Le véritable danger que posent ces nouvelles pratiques est donc la privatisation de l’espace et son appropriation par quelques (voir une seule) entreprises de l’industrie dite du New Space. Des universitaires et juristes se penchent aujourd’hui sur le sujet épineux du droit de l’espace en se demandant si nous pouvons nous contenter des traités internationaux déjà en place, ou s’il faut au contraire prendre le taureau par les cornes et adapter le droit à ces nouveaux enjeux. De fait, un droit de l’espace existe déjà depuis 60 ans avec pour principes la liberté d’exploration et d’exploitation pacifique, dans l’intérêt de l’humanité toute entière. Des principes qui sont donc au minimum flous, voire assez angéliques, et ne prennent pas en compte les enjeux actuels de la conquête spatiale par les entreprises privées, et  du contrôle de l’espace, stratégique pour des puissances militaires.
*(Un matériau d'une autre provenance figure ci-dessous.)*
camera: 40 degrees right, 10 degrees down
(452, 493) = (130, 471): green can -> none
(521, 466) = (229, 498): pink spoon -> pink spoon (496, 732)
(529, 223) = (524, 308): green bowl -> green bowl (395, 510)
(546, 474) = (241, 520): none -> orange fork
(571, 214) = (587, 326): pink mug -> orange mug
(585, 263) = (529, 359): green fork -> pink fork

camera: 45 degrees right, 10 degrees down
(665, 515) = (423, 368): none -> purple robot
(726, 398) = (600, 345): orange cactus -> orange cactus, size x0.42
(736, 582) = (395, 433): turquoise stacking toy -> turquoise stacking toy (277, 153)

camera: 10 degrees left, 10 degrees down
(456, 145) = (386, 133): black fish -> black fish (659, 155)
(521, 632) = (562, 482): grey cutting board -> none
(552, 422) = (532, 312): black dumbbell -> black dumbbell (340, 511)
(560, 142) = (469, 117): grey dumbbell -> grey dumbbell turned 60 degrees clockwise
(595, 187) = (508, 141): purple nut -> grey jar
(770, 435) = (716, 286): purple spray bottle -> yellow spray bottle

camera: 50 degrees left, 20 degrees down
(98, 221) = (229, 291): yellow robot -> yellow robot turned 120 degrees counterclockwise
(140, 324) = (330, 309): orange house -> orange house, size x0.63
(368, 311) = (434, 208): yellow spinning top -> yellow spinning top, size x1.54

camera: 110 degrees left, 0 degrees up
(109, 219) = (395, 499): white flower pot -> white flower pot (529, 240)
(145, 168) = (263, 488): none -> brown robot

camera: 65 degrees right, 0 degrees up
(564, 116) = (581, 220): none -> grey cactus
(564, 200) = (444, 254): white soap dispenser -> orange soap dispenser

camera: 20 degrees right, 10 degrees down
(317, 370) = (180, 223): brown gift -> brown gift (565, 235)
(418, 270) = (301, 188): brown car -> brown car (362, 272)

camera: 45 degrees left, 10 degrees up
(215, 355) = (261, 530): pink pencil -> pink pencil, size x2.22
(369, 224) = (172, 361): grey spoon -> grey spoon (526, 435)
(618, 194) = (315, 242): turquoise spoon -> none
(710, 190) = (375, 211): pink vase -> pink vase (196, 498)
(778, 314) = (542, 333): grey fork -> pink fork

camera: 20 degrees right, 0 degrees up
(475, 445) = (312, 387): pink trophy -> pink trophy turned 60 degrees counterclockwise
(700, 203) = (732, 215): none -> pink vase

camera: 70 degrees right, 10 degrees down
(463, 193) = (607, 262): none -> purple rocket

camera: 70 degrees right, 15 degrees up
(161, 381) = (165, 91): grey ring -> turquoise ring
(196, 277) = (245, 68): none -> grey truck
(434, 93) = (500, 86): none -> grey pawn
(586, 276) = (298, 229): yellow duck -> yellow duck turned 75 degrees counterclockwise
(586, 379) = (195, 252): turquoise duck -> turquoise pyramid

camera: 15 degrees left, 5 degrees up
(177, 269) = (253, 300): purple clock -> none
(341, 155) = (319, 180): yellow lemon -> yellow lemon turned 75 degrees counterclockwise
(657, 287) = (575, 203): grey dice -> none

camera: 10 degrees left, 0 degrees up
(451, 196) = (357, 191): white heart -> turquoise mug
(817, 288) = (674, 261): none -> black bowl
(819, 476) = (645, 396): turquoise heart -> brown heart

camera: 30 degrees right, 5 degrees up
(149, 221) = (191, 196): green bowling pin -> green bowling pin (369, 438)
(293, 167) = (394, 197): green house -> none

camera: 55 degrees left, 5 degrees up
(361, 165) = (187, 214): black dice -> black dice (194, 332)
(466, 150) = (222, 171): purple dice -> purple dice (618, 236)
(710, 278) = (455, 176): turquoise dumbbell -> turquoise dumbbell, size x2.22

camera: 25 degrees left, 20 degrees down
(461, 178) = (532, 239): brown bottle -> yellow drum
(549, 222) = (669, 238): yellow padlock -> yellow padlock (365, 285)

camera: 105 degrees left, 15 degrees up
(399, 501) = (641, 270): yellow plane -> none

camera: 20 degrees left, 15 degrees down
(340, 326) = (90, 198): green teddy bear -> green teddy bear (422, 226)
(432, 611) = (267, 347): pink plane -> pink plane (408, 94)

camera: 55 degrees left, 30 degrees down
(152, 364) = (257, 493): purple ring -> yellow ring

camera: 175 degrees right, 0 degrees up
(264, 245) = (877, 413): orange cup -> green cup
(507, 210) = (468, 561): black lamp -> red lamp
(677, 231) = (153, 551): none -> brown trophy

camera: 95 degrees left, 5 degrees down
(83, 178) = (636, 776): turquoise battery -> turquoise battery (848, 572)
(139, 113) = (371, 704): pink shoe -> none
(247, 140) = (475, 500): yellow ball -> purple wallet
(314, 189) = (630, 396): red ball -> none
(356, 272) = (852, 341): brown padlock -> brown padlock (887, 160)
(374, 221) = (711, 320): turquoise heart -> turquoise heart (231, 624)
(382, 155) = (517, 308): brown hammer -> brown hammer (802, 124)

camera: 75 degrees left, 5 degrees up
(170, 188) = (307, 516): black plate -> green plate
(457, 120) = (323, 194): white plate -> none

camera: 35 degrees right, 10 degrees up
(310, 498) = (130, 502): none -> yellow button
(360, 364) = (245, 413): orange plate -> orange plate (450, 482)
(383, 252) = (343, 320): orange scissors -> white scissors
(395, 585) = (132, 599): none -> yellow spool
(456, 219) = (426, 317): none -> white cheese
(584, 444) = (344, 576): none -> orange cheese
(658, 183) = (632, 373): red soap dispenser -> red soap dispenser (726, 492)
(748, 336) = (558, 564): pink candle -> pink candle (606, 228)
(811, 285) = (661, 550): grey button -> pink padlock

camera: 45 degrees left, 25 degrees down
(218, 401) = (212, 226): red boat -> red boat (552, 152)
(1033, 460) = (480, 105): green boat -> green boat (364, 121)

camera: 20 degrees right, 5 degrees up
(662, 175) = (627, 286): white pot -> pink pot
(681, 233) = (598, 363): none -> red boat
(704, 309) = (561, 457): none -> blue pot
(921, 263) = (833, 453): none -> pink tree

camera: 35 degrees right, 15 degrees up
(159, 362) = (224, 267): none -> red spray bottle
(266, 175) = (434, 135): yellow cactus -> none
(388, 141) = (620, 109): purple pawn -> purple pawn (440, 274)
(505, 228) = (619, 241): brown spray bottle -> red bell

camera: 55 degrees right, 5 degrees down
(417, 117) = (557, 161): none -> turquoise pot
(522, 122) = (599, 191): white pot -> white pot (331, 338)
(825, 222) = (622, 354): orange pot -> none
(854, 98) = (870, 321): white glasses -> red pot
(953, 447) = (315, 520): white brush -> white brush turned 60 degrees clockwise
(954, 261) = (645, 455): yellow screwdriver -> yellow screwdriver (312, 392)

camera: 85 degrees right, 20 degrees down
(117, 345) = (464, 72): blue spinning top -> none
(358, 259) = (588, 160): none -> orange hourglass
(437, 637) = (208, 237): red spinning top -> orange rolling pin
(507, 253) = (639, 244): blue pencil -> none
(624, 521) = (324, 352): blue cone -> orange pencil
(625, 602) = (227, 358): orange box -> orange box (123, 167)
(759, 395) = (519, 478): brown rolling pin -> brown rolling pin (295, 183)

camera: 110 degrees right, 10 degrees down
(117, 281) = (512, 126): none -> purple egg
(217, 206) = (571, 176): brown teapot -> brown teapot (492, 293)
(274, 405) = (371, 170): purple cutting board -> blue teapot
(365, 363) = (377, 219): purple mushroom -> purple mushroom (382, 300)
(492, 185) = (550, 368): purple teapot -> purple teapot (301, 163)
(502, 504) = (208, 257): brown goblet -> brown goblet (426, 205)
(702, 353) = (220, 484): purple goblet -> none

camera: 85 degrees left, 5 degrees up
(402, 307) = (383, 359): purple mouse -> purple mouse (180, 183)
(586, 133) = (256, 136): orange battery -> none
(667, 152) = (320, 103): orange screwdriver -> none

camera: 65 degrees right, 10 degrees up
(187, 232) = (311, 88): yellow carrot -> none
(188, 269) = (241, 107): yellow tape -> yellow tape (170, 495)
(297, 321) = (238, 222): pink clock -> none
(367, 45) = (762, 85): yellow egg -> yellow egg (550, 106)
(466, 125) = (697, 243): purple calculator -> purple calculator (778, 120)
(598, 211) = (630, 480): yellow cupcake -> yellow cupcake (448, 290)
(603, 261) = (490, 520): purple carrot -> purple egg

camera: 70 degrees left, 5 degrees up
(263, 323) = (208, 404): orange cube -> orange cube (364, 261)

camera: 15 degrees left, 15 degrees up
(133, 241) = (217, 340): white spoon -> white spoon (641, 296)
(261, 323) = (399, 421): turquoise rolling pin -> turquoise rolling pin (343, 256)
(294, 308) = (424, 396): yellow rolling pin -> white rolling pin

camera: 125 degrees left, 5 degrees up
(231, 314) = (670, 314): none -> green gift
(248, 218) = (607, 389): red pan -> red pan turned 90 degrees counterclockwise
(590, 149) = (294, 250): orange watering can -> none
En parallèle de l’actualisation du droit de l’espace, il nous semble primordial de développer le droit à l’espace en s’appuyant sur le Traité de l’espace de 1967 qui déclare l’espace comme bien commun de l’humanité. Un droit qui concerne directement nos villes bien terriennes, victimes à la fois de la pollution lumineuse des satellites et de la pollution lumineuse issues des villes. Une initiative à renforcer serait celle déjà mise en place par la ville de Rennes, comme on vous le racontait déjà sur Lumières de la Ville : l’organisation de nuits sans pollution lumineuse, pour faire briller les étoiles au-dessus de nos têtes. Une manière relativement accessible de sensibiliser sur tous les enjeux que nous avons explorés en plus de rendre à toutes et tous un peu d’espace de rêve.